# lack of startle reflex/reaction to noise



## CT125

My little girl is 10 days old, and passed her newborn hearing screening no problems, but since having her home, we've noticed she doesn't startle and does not seem aware of noise. I have a screechy 18 month old who would wake the departed and my OH has tried making loud, sudden noises near to her, clicking his fingers at the sides of her head etc and there is just nothing, no reaction at all

I've left a message for the MW to call me, yesterday, but haven;t heard back yet and I can't help but be a bit worried

Am I worrying prematurely, is it too soon for such a reaction from a newborn? I thought they would startle from pretty much right away? Do any of you ladies have any experience of this?


----------



## halullat

My LO startled a lot, and did straight away and still does at nearly two months. But saying that if your LO passed the hearing test it could just be that she doesn't startle easily, also did you have a c-section or natural birth? C-section babies are more likely to still have a mucus build up and perhaps this is muffling the sound, although I thought this would affect the hearing test (did with my LO) but perhaps it could have shifted.

Sorry I can't be of any real use, I think you did the right thing by contacting your midwife although I'm sure everything will be fine x


----------



## kit10grl

I had heard that often babies can get used to noises from inside the womb. So maybe she just got used to the sound of your toddler early on? Did lo startle much while u were pregnant? The newborn test is pretty sensitive so its likely everything is fine but your definitely best to check just in case


----------



## zanDark

My little girl was like this as well as a newborn...never got startled with noises etc. At two months old she started jumping a bit when she heard a sudden loud noise and now she even whines a bit for me to cuddle her if she gets scared. 

She doesn't react to our dog barking at all though, and I do believe that she was probably used to hearing him yap while she was in the womb :flower:

I wouldn't be too worried about it...if she passed her hearing screening then I'm sure it's all fine and speaking to her doctor will give you some peace of mind :hugs:


----------



## halullat

Also to add, I lived with my husband with nothing else to make sudden noises when pregnant so it could well be that my LO was just not prepared for them.

**Page-level text extractions:**
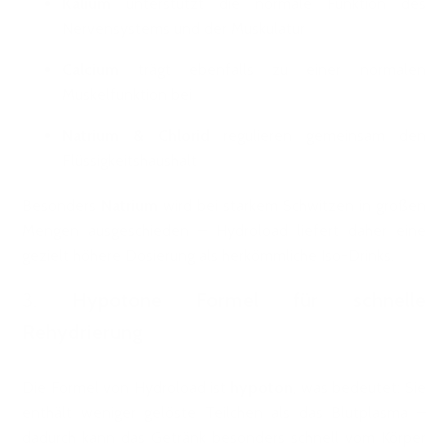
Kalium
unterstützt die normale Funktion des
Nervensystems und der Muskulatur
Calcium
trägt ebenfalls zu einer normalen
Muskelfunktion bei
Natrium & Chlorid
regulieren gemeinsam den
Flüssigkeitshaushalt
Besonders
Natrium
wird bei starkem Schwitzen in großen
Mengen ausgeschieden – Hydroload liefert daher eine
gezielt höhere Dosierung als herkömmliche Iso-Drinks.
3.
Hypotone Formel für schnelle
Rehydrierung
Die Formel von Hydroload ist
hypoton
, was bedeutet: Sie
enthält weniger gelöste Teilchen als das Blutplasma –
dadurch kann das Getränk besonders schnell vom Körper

--

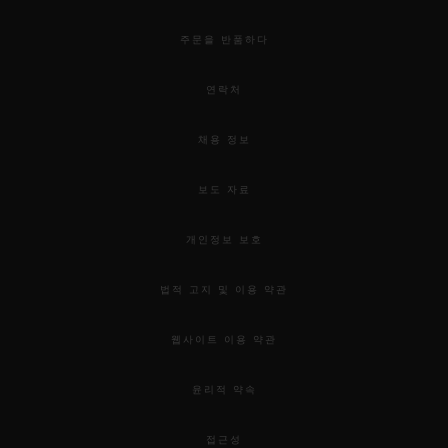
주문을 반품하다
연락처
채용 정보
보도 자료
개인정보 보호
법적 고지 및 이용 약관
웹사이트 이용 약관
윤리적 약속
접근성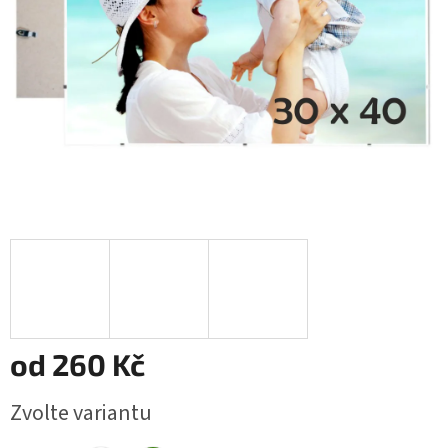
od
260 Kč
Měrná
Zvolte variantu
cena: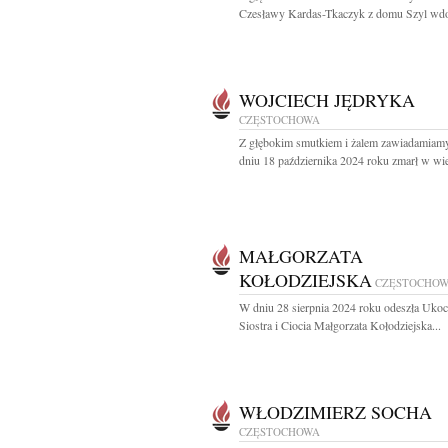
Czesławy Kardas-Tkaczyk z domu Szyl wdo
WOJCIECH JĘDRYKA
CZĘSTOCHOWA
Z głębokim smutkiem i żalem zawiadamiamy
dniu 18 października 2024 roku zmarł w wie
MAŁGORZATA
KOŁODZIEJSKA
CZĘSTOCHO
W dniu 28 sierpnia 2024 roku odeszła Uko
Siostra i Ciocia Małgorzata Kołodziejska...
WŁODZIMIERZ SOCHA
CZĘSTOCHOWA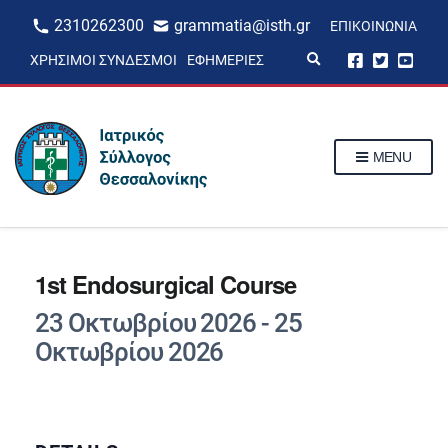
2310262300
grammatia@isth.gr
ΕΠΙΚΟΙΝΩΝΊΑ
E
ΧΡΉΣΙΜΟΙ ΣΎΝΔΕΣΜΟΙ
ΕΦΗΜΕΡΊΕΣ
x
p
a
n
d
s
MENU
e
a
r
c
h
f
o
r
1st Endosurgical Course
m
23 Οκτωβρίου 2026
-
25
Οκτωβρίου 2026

**Task details:**
In the forum thread, rewrite the passage starting with "She doesn't react" and going on through "prepared for them.", switching "dog" to "cat".

**Response to the exercise:**
She doesn't react to our cat barking at all though, and I do believe that she was probably used to hearing him yap while she was in the womb :flower:

I wouldn't be too worried about it...if she passed her hearing screening then I'm sure it's all fine and speaking to her doctor will give you some peace of mind :hugs:


----------



## halullat

Also to add, I lived with my husband with nothing else to make sudden noises when pregnant so it could well be that my LO was just not prepared for them.